MATERIAL TO PROCESS =
● ● ● ● ●
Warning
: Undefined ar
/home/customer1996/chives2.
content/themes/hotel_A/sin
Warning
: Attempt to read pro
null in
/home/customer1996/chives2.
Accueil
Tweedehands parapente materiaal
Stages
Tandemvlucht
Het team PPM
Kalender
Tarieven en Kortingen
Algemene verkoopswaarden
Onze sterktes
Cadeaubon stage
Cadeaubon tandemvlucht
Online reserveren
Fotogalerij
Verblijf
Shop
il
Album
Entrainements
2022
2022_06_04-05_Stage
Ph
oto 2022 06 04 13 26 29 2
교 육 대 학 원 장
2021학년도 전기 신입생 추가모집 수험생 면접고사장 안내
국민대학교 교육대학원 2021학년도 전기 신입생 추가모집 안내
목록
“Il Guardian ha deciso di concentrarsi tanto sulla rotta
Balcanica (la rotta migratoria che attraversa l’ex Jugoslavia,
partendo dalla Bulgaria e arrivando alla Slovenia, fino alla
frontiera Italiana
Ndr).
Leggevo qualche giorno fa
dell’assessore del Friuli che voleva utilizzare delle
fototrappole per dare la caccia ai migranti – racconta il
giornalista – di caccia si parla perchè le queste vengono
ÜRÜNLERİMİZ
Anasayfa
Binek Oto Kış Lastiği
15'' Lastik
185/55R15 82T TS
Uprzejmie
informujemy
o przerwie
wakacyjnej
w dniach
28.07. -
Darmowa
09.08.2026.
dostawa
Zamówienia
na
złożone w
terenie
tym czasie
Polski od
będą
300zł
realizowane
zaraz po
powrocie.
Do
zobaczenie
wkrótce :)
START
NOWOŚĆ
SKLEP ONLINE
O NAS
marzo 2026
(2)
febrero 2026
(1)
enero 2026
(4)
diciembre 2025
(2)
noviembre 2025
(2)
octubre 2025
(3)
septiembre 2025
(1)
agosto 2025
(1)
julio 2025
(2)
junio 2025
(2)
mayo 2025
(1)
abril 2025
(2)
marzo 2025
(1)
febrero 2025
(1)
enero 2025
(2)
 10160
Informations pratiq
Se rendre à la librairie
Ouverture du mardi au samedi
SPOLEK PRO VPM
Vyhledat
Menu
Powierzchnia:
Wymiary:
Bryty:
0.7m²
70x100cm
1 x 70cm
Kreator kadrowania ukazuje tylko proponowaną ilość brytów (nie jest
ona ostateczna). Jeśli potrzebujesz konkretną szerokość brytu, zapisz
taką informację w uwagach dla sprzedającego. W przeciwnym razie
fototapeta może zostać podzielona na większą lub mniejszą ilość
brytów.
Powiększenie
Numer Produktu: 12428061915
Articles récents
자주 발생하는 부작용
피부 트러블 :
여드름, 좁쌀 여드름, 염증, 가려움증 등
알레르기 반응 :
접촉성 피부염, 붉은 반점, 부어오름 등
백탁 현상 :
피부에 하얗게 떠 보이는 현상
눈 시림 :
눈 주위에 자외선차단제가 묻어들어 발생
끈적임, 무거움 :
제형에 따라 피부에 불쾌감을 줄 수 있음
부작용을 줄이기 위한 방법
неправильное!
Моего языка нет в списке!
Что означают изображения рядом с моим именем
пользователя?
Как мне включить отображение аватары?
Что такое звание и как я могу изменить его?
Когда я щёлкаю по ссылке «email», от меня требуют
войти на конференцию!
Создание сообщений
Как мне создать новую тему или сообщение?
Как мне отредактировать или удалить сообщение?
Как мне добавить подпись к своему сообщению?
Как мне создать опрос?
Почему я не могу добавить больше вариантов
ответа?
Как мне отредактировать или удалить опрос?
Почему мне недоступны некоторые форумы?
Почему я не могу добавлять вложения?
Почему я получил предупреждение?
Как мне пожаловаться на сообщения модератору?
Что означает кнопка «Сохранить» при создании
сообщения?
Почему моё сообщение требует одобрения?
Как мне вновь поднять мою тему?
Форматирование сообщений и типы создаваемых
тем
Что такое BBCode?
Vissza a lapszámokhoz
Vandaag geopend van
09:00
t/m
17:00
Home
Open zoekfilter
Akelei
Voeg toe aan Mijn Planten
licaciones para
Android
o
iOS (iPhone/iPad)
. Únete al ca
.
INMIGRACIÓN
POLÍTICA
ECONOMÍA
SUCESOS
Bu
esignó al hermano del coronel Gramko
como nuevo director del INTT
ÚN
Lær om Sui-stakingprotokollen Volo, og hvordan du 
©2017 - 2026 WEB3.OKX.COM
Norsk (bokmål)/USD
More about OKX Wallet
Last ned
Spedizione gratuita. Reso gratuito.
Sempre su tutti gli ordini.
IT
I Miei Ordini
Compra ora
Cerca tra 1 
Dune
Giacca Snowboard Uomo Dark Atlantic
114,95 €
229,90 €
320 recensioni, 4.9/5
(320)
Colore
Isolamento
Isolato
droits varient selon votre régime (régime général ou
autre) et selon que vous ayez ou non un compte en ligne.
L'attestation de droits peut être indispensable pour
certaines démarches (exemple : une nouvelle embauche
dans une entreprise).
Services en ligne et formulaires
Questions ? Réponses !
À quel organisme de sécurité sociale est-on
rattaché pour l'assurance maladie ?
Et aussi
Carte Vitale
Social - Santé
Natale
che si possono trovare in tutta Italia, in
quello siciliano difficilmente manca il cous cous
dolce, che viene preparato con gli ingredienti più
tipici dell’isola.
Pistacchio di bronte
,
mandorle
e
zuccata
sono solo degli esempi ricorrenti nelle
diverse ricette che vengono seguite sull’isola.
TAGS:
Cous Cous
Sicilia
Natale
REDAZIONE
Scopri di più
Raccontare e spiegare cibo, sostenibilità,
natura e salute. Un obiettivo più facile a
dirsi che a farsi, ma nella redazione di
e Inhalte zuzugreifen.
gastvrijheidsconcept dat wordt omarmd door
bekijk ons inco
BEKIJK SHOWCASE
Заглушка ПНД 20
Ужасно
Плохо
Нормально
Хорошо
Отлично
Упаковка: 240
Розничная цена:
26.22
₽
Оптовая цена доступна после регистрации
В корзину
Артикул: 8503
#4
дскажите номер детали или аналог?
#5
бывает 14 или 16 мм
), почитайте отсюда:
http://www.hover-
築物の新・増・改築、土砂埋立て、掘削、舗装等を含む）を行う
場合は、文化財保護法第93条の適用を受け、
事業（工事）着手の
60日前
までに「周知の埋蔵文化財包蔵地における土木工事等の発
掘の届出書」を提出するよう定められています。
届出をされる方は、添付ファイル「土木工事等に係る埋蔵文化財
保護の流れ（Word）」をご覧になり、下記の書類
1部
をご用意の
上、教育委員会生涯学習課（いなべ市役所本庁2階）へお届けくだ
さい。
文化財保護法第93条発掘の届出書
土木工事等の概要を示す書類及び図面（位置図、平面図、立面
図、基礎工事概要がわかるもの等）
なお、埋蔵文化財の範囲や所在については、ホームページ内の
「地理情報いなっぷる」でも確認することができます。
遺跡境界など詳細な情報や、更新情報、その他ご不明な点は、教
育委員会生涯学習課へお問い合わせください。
● ● ● ● ●
PROBLEM TO SOLVE = Reproduce the listing as a numbered list, starting with its first line and ending after the line that contains "Leggevo qualche giorno fa", and leave out any blank lines.

OUTPUT FOR THIS EXERCISE =
1. Warning
2. : Undefined ar
3. /home/customer1996/chives2.
4. content/themes/hotel_A/sin
5. Warning
6. : Attempt to read pro
7. null in
8. /home/customer1996/chives2.
9. Accueil
10. Tweedehands parapente materiaal
11. Stages
12. Tandemvlucht
13. Het team PPM
14. Kalender
15. Tarieven en Kortingen
16. Algemene verkoopswaarden
17. Onze sterktes
18. Cadeaubon stage
19. Cadeaubon tandemvlucht
20. Online reserveren
21. Fotogalerij
22. Verblijf
23. Shop
24. il
25. Album
26. Entrainements
27. 2022
28. 2022_06_04-05_Stage
29. Ph
30. oto 2022 06 04 13 26 29 2
31. 교 육 대 학 원 장
32. 2021학년도 전기 신입생 추가모집 수험생 면접고사장 안내
33. 국민대학교 교육대학원 2021학년도 전기 신입생 추가모집 안내
34. 목록
35. “Il Guardian ha deciso di concentrarsi tanto sulla rotta
36. Balcanica (la rotta migratoria che attraversa l’ex Jugoslavia,
37. partendo dalla Bulgaria e arrivando alla Slovenia, fino alla
38. frontiera Italiana
39. Ndr).
40. Leggevo qualche giorno fa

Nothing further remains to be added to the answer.